Now calculate the mean and standard deviation (σ) row by row for rows 3 to 7.  (To be more precise, the Pore Skew and Throat Skew vary within logarithmic parameter space, so the mean, standard deviations and permitted ranges for these two variables should be in logarithmic parameter space  - equivalent to using a geometric rather than arithmetic mean.  For simplicity, we have ignored this factor for this exercise.)  

 

Insert a blank row before Distance.  The stochastic generation to choose is then the one that has most parameters within the mean ± σ , while also having an acceptable Distance - i.e. less than 2%. Results are Conditionally Formatted according to these criteria in the table below - red is too high, blue too low.
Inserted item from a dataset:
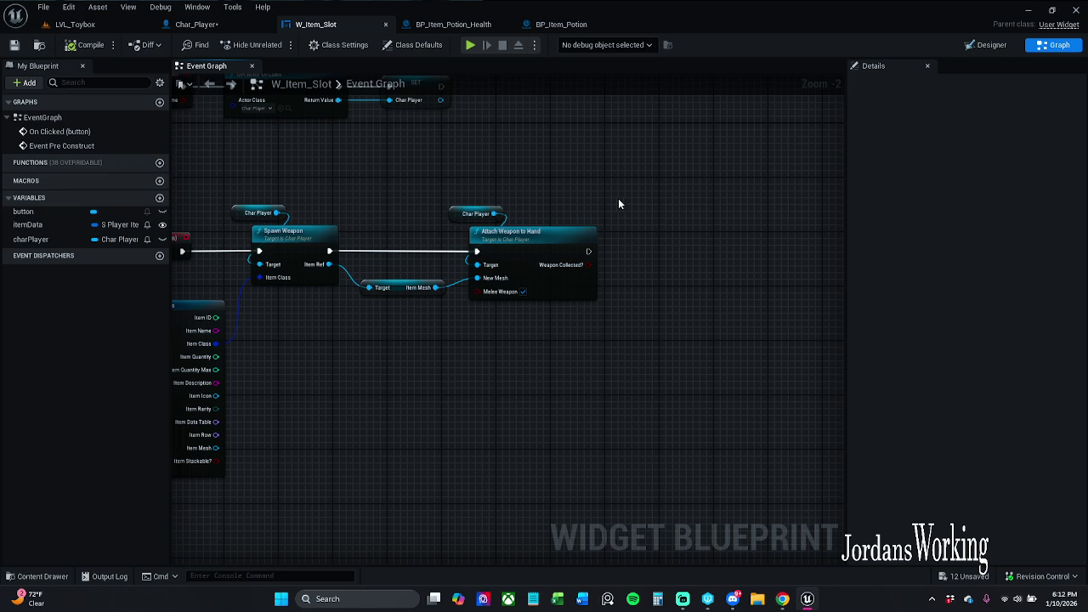
{"action": "left_click_drag", "start_coordinate": [633, 201], "coordinate": [580, 192]}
Medicinal tablet HLtoS 5 sgens simplex params summary highlighted

 

It is clear from this table that the stochastic generation to choose is 3, not 1.  Stochastic generation 1 has two outlying parameters - Throat Skew and Connectivity.  Stochastic generation 3 has a higher distance, but as can be seen from the graph above, the increase in distance is not significant - it would quite likely be within the experimental scatter if another mercury intrusion curve was measured.

 

So you can now return to the PoreXpert Operations List screen and delete stochastic generation numbers 1,2, 4 and 5. (Click on each one in turn to highlight it, and press your Delete key).  Then you are left with just the correctly chosen stochastic generation of a datafile with minimised artefacts.  So File | Save as ... | PoreXpert file to save the file for later.  

 

Your next operation would be to build the unit cell (Run new operation... | Initialisation... | Building ), Accept, then run the Auto Cluster Ratio (Run new operation... | Initialisation... | Auto Cluster ratio ).  In this case, the Auto Cluster does not work - manual cluster ratio builds show that there is a major kink in the Unresolved Clusters distribution which the Cluster Ratio cannot eliminate.  This is a pertinent demonstration that the stochastic nature of PoreXpert makes it something of an untameable and unpredictable beast.  So in this case that might be a reason to revert to stochastic generation 1, for which the Auto Cluster operation does work, as shown below.

 

Medicinal tablet HLtoS sgen 1 CR ops screen

 

 

However, for real research, you would have the learning mode switched on, and be generating unit cells on a 25x25x25 grid, or 30x30x30 on a supercomputer, for which the Auto Cluster operation is more stable.